(Data excerpts)
↓

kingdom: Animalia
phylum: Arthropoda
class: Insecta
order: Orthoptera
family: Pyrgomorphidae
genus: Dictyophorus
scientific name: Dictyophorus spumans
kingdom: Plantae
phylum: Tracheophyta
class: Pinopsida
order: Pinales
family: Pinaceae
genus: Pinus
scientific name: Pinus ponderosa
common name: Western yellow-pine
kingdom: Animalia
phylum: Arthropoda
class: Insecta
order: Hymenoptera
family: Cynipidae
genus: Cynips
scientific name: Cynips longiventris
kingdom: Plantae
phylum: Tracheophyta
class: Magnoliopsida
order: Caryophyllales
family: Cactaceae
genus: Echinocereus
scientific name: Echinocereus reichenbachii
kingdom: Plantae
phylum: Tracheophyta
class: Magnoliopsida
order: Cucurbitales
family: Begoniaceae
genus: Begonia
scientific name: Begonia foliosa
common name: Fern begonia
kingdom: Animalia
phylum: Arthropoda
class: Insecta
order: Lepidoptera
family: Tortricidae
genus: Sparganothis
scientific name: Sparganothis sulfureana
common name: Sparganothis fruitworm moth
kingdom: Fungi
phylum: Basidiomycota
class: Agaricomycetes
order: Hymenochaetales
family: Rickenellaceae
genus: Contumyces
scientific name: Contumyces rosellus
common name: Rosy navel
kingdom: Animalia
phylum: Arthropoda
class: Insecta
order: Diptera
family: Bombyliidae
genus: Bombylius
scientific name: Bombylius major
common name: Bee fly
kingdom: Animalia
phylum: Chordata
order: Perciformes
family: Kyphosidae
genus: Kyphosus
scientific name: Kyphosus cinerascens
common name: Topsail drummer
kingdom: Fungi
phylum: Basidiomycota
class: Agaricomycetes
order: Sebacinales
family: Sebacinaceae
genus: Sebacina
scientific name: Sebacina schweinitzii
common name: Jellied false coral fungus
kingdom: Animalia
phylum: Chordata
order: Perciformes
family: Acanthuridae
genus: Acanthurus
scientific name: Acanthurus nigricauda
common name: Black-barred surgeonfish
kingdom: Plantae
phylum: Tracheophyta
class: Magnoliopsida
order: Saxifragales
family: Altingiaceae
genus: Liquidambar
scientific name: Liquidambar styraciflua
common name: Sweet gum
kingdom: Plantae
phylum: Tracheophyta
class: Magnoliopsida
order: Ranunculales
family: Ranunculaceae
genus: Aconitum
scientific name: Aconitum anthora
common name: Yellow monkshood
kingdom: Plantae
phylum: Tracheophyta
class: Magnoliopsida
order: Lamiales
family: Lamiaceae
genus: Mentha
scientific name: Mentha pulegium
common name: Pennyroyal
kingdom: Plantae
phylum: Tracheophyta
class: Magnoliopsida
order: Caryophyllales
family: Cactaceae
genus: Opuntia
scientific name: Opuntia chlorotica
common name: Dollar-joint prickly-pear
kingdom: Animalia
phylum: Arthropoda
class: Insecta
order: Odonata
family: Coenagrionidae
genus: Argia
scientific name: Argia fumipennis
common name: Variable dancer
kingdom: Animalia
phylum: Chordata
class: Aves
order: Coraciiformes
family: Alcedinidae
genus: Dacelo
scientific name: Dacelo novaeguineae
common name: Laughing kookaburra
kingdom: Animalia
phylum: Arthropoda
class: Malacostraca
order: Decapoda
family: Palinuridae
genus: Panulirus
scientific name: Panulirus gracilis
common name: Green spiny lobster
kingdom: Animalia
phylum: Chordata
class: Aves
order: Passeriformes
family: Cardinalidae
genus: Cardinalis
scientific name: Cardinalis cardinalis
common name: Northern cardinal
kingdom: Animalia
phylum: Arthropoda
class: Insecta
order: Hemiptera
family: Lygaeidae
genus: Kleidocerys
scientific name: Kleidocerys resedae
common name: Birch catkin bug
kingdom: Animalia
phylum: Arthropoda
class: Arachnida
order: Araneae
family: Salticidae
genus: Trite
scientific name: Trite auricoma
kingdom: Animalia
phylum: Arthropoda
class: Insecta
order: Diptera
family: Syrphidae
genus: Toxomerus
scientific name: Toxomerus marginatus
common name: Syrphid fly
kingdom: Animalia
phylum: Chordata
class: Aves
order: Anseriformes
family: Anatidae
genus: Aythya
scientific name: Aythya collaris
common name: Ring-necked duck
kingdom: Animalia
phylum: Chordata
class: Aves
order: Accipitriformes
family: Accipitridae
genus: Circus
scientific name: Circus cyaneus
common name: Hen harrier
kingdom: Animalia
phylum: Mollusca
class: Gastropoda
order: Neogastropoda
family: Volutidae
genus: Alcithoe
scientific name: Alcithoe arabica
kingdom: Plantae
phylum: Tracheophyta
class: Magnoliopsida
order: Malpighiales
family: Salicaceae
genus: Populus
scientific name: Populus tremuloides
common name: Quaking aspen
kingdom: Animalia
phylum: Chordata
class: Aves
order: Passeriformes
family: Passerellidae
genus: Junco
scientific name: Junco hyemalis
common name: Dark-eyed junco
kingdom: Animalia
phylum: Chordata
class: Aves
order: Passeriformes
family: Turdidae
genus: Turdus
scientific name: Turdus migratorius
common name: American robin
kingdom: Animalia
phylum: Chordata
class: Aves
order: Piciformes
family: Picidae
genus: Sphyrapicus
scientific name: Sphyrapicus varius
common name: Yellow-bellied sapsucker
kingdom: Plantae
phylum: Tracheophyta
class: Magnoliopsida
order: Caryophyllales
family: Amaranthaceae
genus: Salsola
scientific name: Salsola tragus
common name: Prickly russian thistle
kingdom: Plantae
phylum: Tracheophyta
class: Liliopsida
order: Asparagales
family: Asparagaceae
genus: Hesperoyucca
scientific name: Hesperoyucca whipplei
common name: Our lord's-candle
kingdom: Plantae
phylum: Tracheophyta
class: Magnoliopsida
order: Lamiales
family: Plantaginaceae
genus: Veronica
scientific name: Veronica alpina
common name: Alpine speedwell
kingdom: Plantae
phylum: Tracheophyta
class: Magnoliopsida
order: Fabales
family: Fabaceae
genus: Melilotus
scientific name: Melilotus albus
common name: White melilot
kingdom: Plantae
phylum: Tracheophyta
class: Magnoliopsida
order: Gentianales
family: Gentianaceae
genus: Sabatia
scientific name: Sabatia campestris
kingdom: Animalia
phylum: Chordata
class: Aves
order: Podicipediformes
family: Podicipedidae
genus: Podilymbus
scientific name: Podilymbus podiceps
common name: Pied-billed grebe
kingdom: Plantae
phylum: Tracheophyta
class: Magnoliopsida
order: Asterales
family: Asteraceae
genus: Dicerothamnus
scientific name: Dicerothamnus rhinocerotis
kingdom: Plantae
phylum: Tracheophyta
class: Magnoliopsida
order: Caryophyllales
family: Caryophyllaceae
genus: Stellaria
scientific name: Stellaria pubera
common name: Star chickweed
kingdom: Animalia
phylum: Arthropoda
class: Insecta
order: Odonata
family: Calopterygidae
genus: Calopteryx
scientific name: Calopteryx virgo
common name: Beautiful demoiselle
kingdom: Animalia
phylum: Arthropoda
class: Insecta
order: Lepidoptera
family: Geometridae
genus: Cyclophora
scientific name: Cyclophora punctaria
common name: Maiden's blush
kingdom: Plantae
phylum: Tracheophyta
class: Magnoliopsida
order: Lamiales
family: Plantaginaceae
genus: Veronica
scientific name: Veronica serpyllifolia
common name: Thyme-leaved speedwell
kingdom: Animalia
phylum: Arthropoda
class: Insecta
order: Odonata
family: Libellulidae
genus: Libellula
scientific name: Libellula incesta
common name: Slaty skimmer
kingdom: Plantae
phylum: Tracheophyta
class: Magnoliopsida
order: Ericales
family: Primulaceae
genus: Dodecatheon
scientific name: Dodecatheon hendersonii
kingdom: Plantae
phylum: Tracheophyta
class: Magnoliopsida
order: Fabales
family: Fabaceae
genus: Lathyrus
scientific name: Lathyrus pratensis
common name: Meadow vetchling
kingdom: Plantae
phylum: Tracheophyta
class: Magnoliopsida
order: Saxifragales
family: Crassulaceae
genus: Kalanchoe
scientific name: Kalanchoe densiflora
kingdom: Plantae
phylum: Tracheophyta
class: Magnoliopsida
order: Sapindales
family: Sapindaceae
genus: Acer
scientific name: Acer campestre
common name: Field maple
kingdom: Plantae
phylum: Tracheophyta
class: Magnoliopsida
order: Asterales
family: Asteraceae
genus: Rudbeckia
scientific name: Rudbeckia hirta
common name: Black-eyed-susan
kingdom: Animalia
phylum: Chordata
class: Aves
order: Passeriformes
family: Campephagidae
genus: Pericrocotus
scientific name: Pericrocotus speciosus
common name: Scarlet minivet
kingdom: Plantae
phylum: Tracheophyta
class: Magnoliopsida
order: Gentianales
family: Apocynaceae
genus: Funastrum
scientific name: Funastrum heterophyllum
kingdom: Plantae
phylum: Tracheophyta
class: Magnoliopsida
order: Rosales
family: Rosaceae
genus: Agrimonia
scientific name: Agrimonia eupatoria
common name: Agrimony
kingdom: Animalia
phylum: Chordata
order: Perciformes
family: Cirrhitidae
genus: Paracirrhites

↑

§ **What is required**
Repeat the lines of the listing above, starting with the line that holds "common name: Thyme-leaved speedwell" and running through the last line of the listing, with both of those lines included.

§ **Task result**
common name: Thyme-leaved speedwell
kingdom: Animalia
phylum: Arthropoda
class: Insecta
order: Odonata
family: Libellulidae
genus: Libellula
scientific name: Libellula incesta
common name: Slaty skimmer
kingdom: Plantae
phylum: Tracheophyta
class: Magnoliopsida
order: Ericales
family: Primulaceae
genus: Dodecatheon
scientific name: Dodecatheon hendersonii
kingdom: Plantae
phylum: Tracheophyta
class: Magnoliopsida
order: Fabales
family: Fabaceae
genus: Lathyrus
scientific name: Lathyrus pratensis
common name: Meadow vetchling
kingdom: Plantae
phylum: Tracheophyta
class: Magnoliopsida
order: Saxifragales
family: Crassulaceae
genus: Kalanchoe
scientific name: Kalanchoe densiflora
kingdom: Plantae
phylum: Tracheophyta
class: Magnoliopsida
order: Sapindales
family: Sapindaceae
genus: Acer
scientific name: Acer campestre
common name: Field maple
kingdom: Plantae
phylum: Tracheophyta
class: Magnoliopsida
order: Asterales
family: Asteraceae
genus: Rudbeckia
scientific name: Rudbeckia hirta
common name: Black-eyed-susan
kingdom: Animalia
phylum: Chordata
class: Aves
order: Passeriformes
family: Campephagidae
genus: Pericrocotus
scientific name: Pericrocotus speciosus
common name: Scarlet minivet
kingdom: Plantae
phylum: Tracheophyta
class: Magnoliopsida
order: Gentianales
family: Apocynaceae
genus: Funastrum
scientific name: Funastrum heterophyllum
kingdom: Plantae
phylum: Tracheophyta
class: Magnoliopsida
order: Rosales
family: Rosaceae
genus: Agrimonia
scientific name: Agrimonia eupatoria
common name: Agrimony
kingdom: Animalia
phylum: Chordata
order: Perciformes
family: Cirrhitidae
genus: Paracirrhites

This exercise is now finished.